Um die gesamt­wirt­schaft­liche Güter­nach­frage zu erhöhen, kann der Staat im Kern zu zwei Maßnahmen greifen:

  1. Der Staat erhöht seine Nachfrage nach Gütern und Dienst­leis­tungen. Dies umfasst nicht nur den staat­li­chen Konsum, sondern auch höhere öffent­liche Inves­ti­tionen und die Einstel­lung von zusätz­li­chen Beschäf­tigten. Dabei entstehen natürlich höhere Ausgaben, die in der Regel durch eine Kredit­auf­nahme finan­ziert werden. Eine Finan­zie­rung der zusätz­li­chen Ausgaben durch Steu­er­erhö­hungen wäre kontra­pro­duktiv, denn mit dem dann redu­zierten verfüg­baren Einkommen der Privat­per­sonen würde auch deren Konsum­nach­frage sinken.
  2. Der Staat senkt Steuern, Sozi­al­ver­si­che­rungs­bei­träge und andere Einnahmen. Damit steigert er die verfüg­baren Einkommen der privaten Haushalte, deren Konsum­nach­frage ansteigt. Zudem erhöhen geringere Steuern und Abgaben die erwartete Rendite von unter­neh­me­ri­schen Inves­ti­ti­ons­pro­jekten, was die Inves­ti­ti­ons­gü­ter­nach­frage forcieret.

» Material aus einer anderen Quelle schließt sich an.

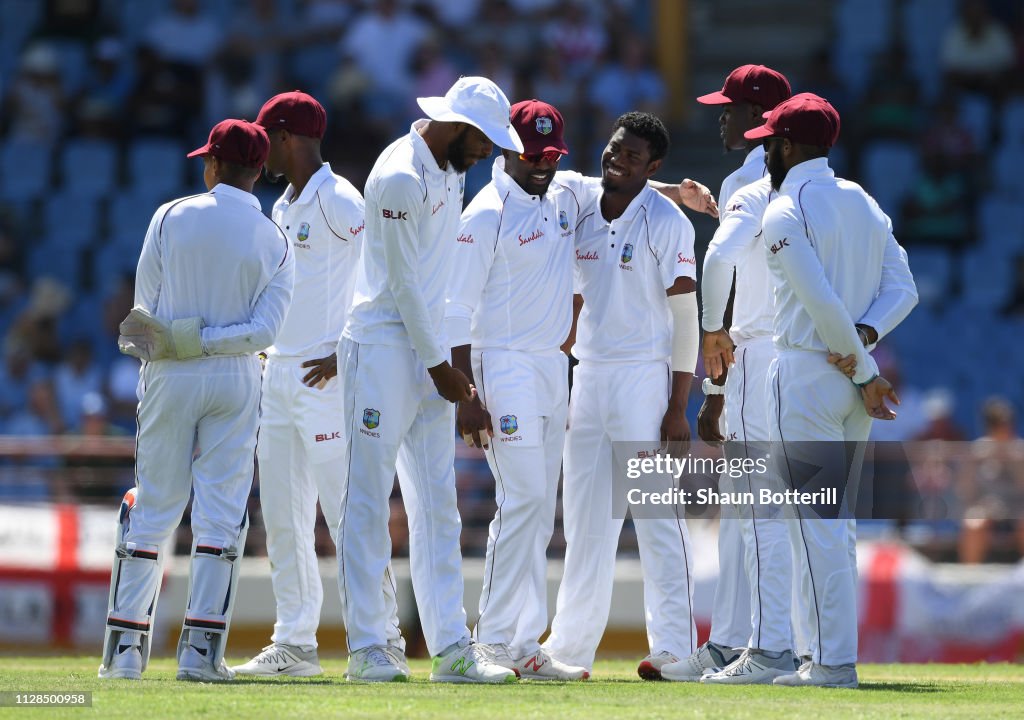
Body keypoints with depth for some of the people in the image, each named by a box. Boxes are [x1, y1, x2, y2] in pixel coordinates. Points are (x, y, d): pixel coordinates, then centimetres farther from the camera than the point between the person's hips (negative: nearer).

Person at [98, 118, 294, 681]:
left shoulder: (171, 218, -4)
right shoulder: (276, 243, -1)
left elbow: (145, 308, -2)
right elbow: (265, 329, -11)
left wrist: (172, 343, 12)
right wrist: (200, 340, -10)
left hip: (169, 379, 0)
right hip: (237, 381, 0)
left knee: (152, 509, 6)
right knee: (220, 513, 3)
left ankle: (125, 647, 5)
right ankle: (200, 649, -2)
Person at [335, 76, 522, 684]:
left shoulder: (450, 170, 12)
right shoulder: (400, 178, -17)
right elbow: (402, 282, -16)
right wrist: (440, 366, -11)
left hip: (430, 351, 9)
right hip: (385, 348, -9)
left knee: (438, 504, 6)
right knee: (369, 501, -4)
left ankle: (451, 646, 6)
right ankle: (367, 647, -2)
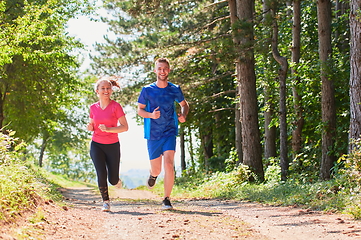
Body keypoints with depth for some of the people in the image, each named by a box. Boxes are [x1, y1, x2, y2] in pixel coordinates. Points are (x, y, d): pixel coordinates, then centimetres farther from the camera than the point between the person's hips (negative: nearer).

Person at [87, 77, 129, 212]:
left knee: (113, 180, 2)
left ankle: (116, 179, 40)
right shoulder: (93, 107, 3)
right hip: (96, 145, 2)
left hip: (112, 145, -2)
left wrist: (108, 129, -26)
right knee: (101, 174, -15)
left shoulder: (116, 106, -9)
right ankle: (106, 202, 3)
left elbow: (125, 127, -12)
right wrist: (90, 127, -8)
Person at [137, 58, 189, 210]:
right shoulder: (147, 90, -2)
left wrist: (183, 115, -4)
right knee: (157, 170, 7)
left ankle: (167, 200, -8)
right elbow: (140, 110, 4)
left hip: (169, 133, 0)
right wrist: (150, 115, -18)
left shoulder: (175, 90, 2)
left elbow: (184, 104, 18)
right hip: (153, 135, 0)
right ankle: (153, 174, 46)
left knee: (169, 165, -18)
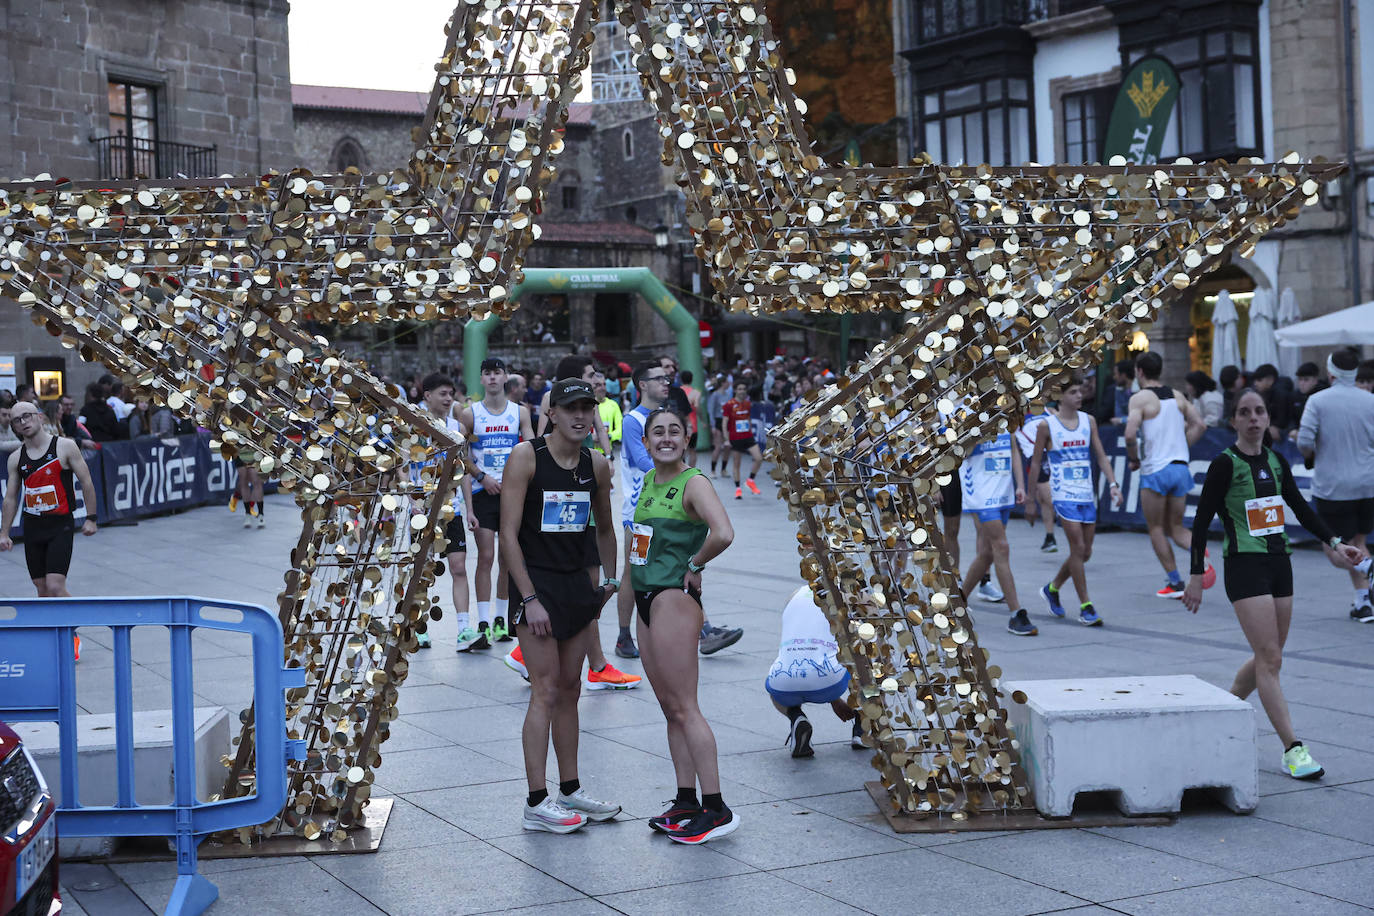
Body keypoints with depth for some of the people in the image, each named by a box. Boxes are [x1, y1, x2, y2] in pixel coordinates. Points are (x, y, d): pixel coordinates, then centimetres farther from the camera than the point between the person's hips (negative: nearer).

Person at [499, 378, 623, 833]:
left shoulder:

Fiskal­po­litik nach der Lehman-Pleite

Der Wirt­schafts­ein­bruch nach der Insolvenz der ameri­ka­ni­schen Invest­ment­bank Lehman Brothers im September 2008 führte zu einer welt­weiten Vertrau­ens­krise: Banken verloren das Vertrauen in die Bonität vieler poten­zi­eller Kredit­nehmer und verwei­gerten ihnen neue Kredite. Anleger trennten sich aus Angst vor Vermö­gens­ver­lusten von Aktien und Wert­pa­pieren und verur­sachten damit Kurs­rück­gänge. Verbrau­cher befürch­teten einen Arbeits­platz­ver­lust mit Einkom­mens­ein­bußen und schränkten Konsum­aus­gaben ein. Unter­nehmen nahmen all das wahr und redu­zierten ihre Inves­ti­tionen und Produk­tion, was zu einem gerin­geren Bedarf an Arbeits­kräften führte. 

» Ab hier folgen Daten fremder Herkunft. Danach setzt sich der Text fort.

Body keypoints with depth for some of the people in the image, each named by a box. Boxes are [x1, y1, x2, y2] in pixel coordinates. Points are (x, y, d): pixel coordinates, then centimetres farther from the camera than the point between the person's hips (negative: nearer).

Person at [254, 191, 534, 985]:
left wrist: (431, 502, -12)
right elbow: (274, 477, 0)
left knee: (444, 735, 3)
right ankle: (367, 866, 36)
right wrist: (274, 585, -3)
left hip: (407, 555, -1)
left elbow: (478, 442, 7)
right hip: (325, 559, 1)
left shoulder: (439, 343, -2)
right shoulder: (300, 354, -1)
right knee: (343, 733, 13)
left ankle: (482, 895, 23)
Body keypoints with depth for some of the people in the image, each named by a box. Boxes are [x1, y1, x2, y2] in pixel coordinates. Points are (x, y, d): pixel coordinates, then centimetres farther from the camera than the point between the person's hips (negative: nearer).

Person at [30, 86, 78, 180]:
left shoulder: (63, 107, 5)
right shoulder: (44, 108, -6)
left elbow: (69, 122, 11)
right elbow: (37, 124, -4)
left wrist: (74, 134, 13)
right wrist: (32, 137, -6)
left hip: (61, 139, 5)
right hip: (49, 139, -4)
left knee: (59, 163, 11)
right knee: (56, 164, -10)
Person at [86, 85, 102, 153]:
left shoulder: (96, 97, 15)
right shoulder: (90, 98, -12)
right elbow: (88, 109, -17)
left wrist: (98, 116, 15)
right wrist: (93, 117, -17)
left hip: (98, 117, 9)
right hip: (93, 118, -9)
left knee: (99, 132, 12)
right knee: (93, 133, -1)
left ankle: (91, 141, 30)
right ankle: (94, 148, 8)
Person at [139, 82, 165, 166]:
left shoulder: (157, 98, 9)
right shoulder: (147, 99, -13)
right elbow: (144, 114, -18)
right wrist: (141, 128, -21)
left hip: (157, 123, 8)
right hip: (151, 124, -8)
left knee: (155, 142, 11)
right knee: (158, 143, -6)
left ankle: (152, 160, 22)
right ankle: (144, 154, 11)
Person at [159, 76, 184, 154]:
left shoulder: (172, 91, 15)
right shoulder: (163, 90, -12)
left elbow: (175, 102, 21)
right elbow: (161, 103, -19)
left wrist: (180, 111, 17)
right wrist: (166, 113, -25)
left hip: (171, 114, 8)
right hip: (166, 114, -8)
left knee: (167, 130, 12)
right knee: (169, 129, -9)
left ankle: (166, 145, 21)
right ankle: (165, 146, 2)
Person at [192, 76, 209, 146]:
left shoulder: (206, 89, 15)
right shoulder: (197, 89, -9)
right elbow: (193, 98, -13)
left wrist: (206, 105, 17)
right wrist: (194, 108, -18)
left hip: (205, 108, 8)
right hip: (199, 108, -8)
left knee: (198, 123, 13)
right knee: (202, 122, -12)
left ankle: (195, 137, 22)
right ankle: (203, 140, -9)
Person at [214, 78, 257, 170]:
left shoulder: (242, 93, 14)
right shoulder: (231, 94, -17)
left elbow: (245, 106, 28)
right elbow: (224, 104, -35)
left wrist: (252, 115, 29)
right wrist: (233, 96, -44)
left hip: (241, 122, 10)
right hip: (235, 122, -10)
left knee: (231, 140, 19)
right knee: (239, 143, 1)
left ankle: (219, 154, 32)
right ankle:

Portrait von Albrecht Sonntag

Thieß Petersen ist Senior Advisor der Bertels­mann Stiftung und Lehr­be­auf­tragter an der Europa-Univer­sität Viadrina in Frankfurt (Oder).

Eine expansive Fiskal­po­litik kann nicht nur die gesamt­wirt­schaft­liche Güter­nach­frage erhöhen, sondern auch das Vertrauen stabi­li­sieren. Wenn Unter­nehmen wissen, dass milli­ar­den­schwere Konjunk­tur­pa­kete zur Ankur­be­lung der Nachfrage bereit­stehen, erhöht das die erwar­teten Umsatz­er­löse – und damit die Produk­tion. Gleich­zeitig blicken Beschäf­tigte opti­mis­ti­scher in die Zukunft, weil ihre Sorge, mögli­cher­weise entlassen zu werden, abnimmt. Damit steigen das erwartete Einkommen und die Konsumbereitschaft.

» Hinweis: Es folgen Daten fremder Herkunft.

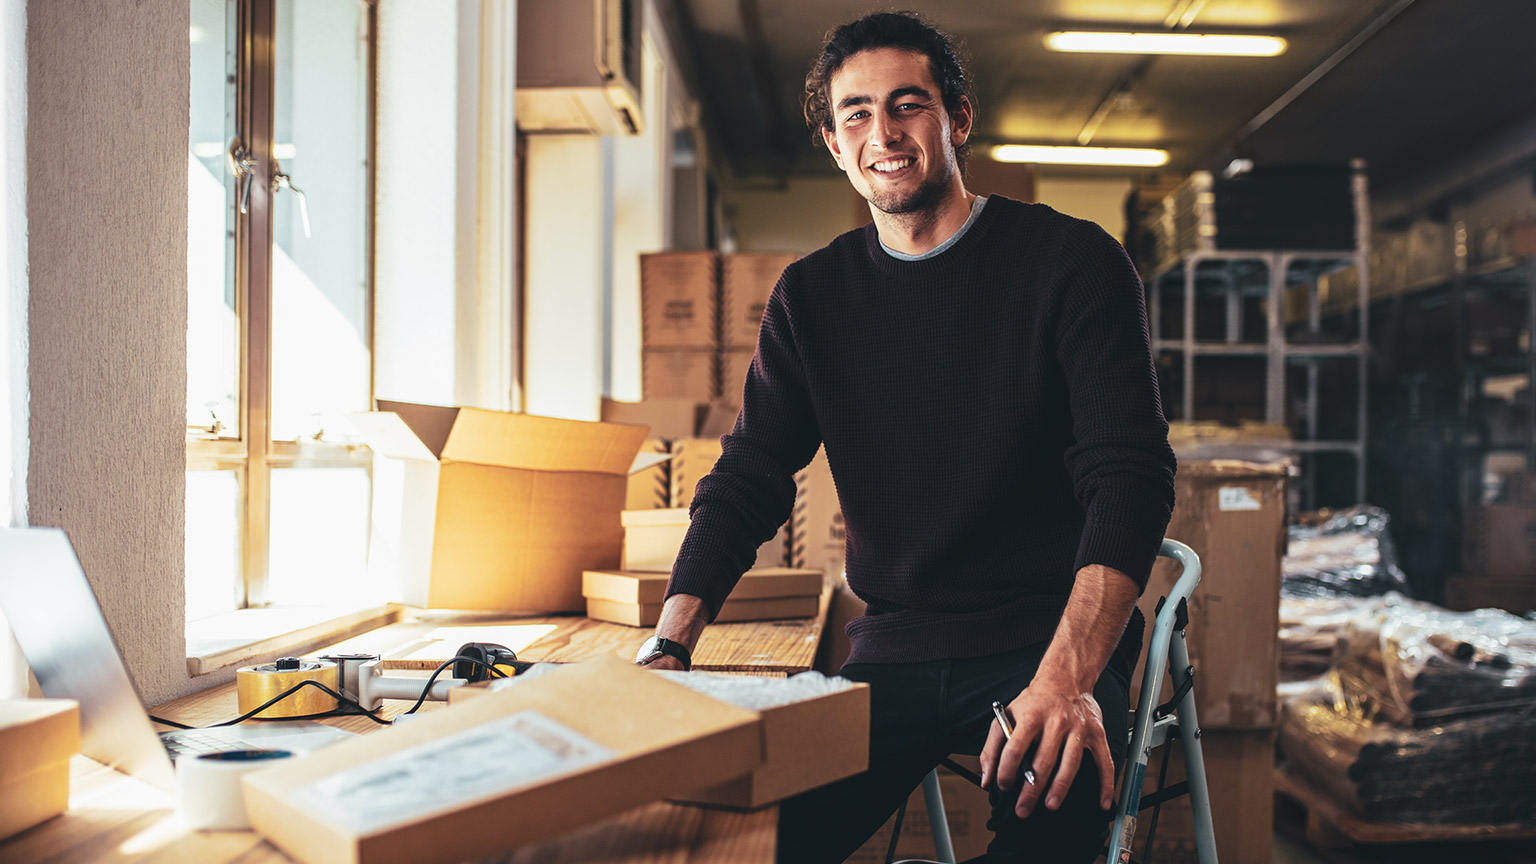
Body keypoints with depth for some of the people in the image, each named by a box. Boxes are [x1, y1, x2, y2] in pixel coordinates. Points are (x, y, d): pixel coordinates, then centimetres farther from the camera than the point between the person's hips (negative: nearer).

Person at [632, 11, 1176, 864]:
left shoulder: (1071, 262, -2)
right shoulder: (810, 297, 9)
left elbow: (1129, 475, -12)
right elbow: (746, 484, 6)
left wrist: (1066, 676, -27)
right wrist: (669, 643, -11)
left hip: (1048, 641, -3)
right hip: (892, 655, 3)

In Kombi­na­tion mit welt­weiten Zins­sen­kungen, die sich positiv auf den kredit­fi­nan­zierten Kauf von Inves­ti­tions- und Konsum­gü­tern auswirkten, konnte der wirt­schaft­liche Einbruch nach der Lehman-Pleite rasch gebremst werden. So ging das preis­be­rei­nigte Brut­to­in­lands­pro­dukt (BIP) in Deutsch­land 2009 zwar im Vergleich zum Vorjahr um 5,7 % zurück, aber schon 2010 wuchs es um 4,2 % und 2011 um 3,9 %.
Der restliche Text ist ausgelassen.